I've volunteered to DJ for my friend's party this year, and I'm quickly finding that composing the playlist is quite greater a challenge than composing the private Halloween playlists I've had for the last few years. Though I'm using a good bit of the same material as I usually would, I'm taking into mind that most of the party guests will be juniors and seniors from the private Christian high school we attend, whose faculty typically look down on the celebration of Halloween (even participating in a church "trunk-or-treat" would probably be considered iffy). In addition, I've learned from attending other class parties that not many of the potential guests have a great deal of pop music literacy, so I'd like to take the opportunity to broaden their horizons.

In an intentional effort to keep the music from becoming too out of sync with the mood of the party (and to maximize the guests' listening experience), I'm dividing the playlist into four segments, each containing songs that complement each other in tempo and mood.

Segment 1 (arrival; exploring the grounds; anticipatory chatter) - I'm trying for a blend of ambient scene-setters (using a lot of Tangerine Dream) and upbeat alternative or indie songs that "scream" (no pun intended) Halloween, like Concrete Blonde's "Bloodletting." This will probably be when guests are busy taking it all in and offering compliments to the hostess, decorators, et al., so I'd like to include a few particularly attention-grabbing songs here to send a few compliments my way, just in case it doesn't happen later in the night.

Segment 2 (icebreakers if any and main meal) - Lightheartedness is key here. Folks who don't know each other will probably still be getting acquainted, so I'm hoping slightly jesting songs with sing-along choruses like Jonathan Coulton's "Re: Your Brains" will serve as fun conversation pieces. This is also where I'll stick most of my oldies, such as "Werewolves of London" and "Bad Moon Rising," as well as sit-down dinner fare like Imogen Heap's cover of "Spooky."

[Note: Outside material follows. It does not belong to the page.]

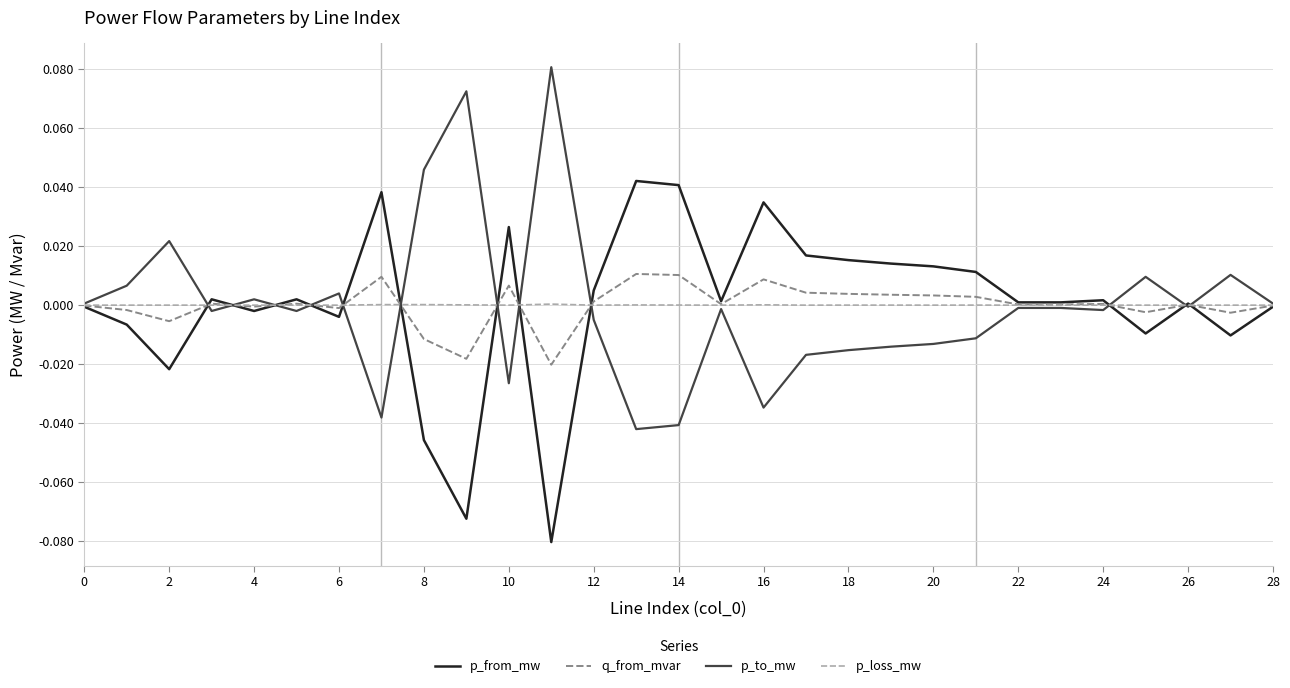

True or false: p_loss_mw has more than 2 interior local peaks.

True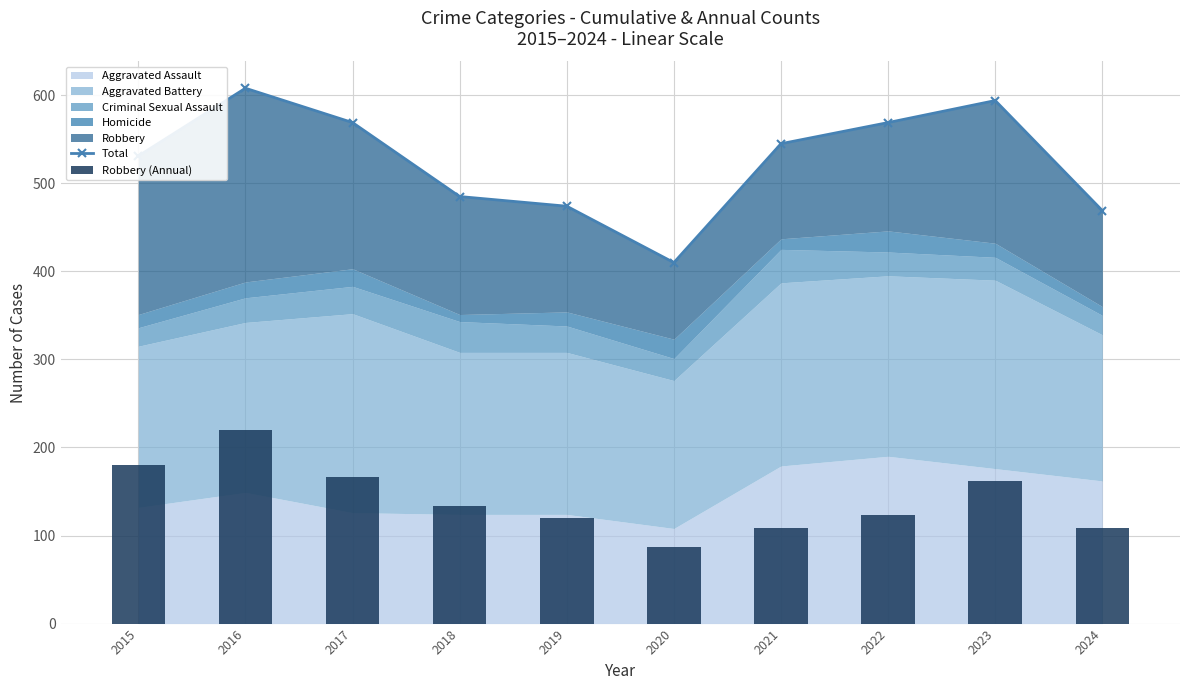

What is the smallest value displayed?

87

Segment 3 (dancing; games; costume contest; general merriment) - For the heart of the party, I'm simply looking for songs with a strong beat. These could very well be new releases by artists who aren't quite household names but are getting there, like Eels ("Fresh Blood") or Ladytron ("I'm Not Scared"). They should be danceable but not "booming" enough to distract from game instructions or costume contest results.

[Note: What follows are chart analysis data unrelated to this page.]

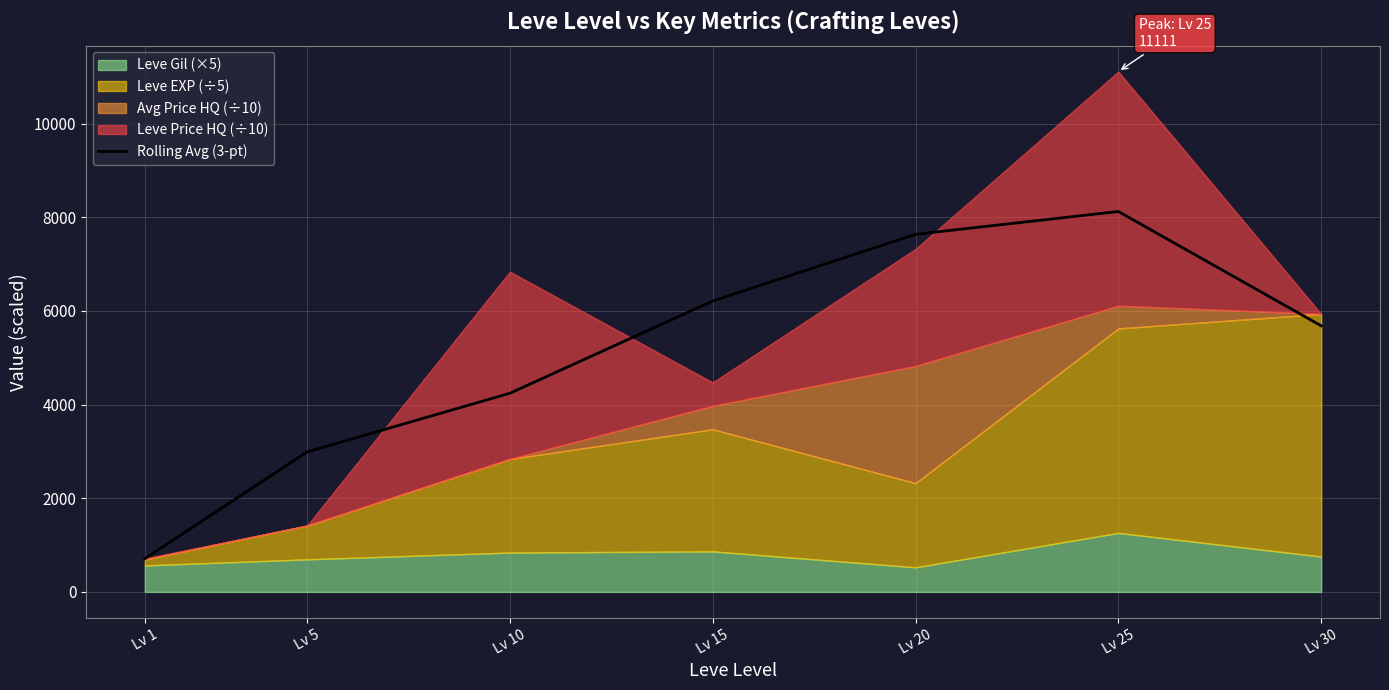

Does the chart have visible grid lines?

Yes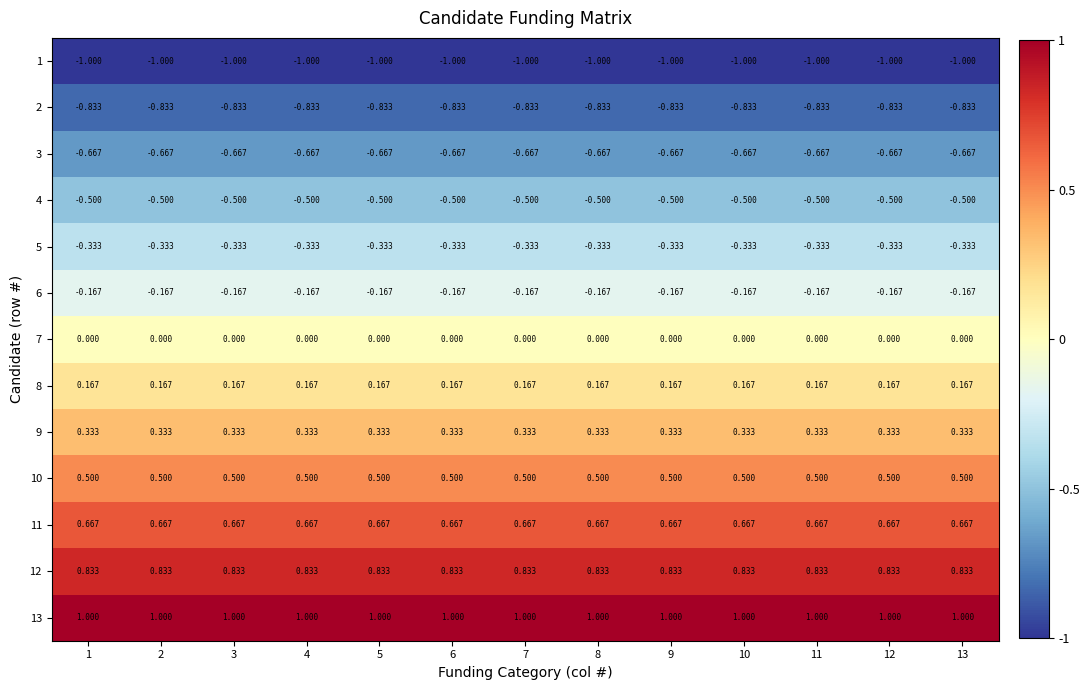

Is the value of 1 at 8 greater than the value of 9 at 6?

No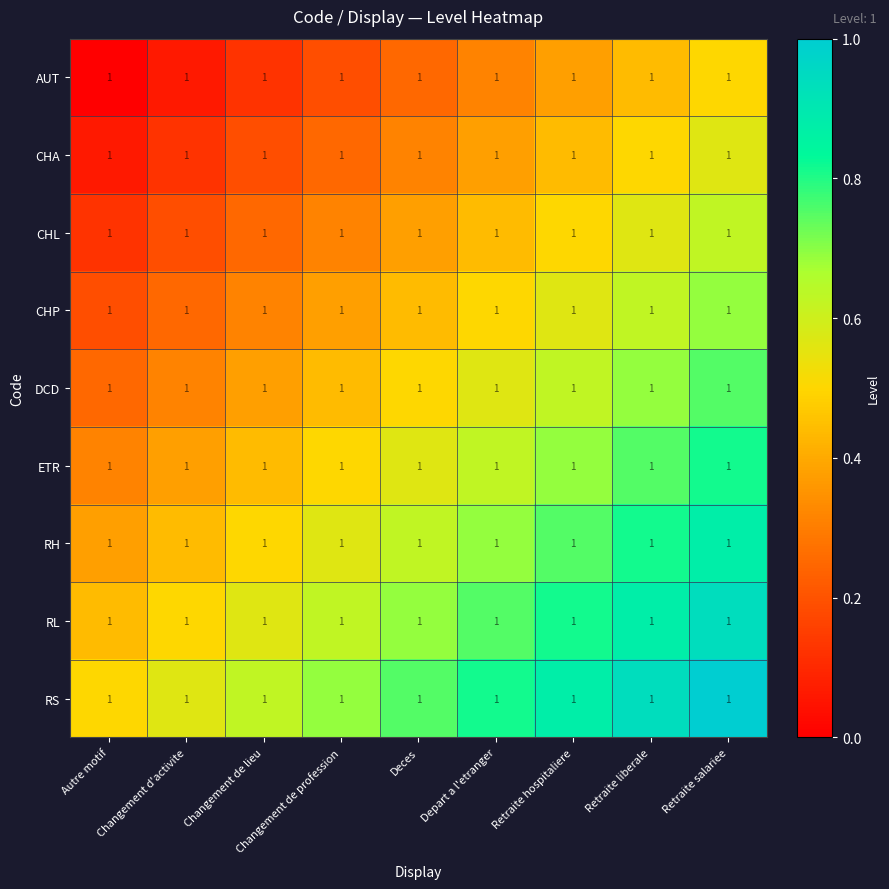

Which series changed the most between Changement d'activite and Retraite salariee?

AUT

Segment 4 (wind-down) - These will most likely be mid-tempo songs playing as guests are posing for photos, being handed favors, and reflecting on the evening. Probably the most diverse set as far as style is concerned, it might begin by easing guests out of dance mode with The Who's "Boris the Spider" and concluding with The Postmarks' reflective "Every Day Is Halloween."

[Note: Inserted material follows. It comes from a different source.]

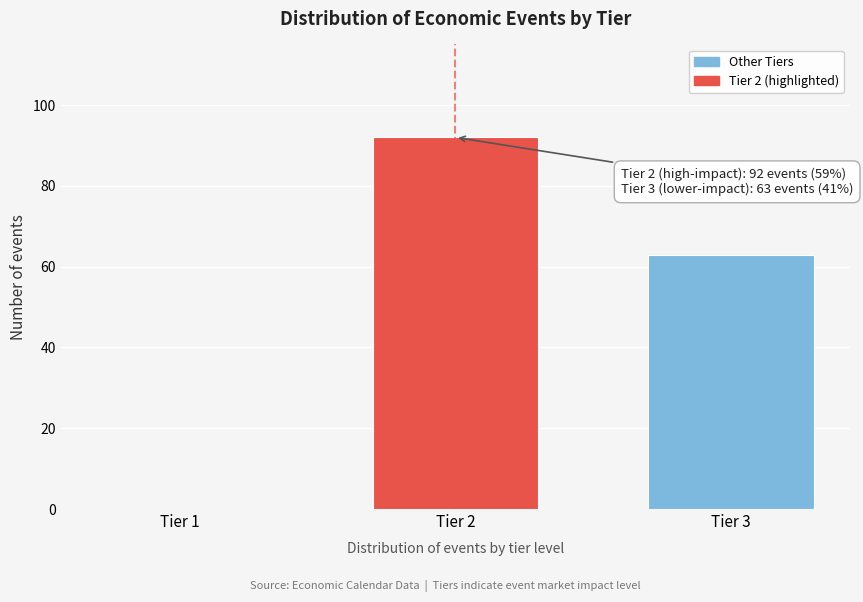

Reading left to right, what are all the values shown in this chart?

Tier 1=0	Tier 2=92	Tier 3=63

Any and all suggestions you may have would be greatly appreciated.


----------



## pdcollins6092 (Aug 8, 2009)

PM me your email address, I may have something that you like and can use.


----------



## danster08 (Sep 12, 2009)

Monster-Skillet
Strange Town-Neon Horse
Bats-Tourniquet
All Hallows Eve-Bride
*(these four are all actually Christian bands, so should fit right in)

Other good ones...
Werwolves of London-Warren Zevon
A Nightmare on My Street-Fresh Prince and Jazzy Jeff
Freaks Come Out at Night-Whodin
Voodoo-The Automic Fireballs
Lil' Red Riding Hood-Sam the Sham and the Pharoes

-Give some of these a try and let me know what you think.


----------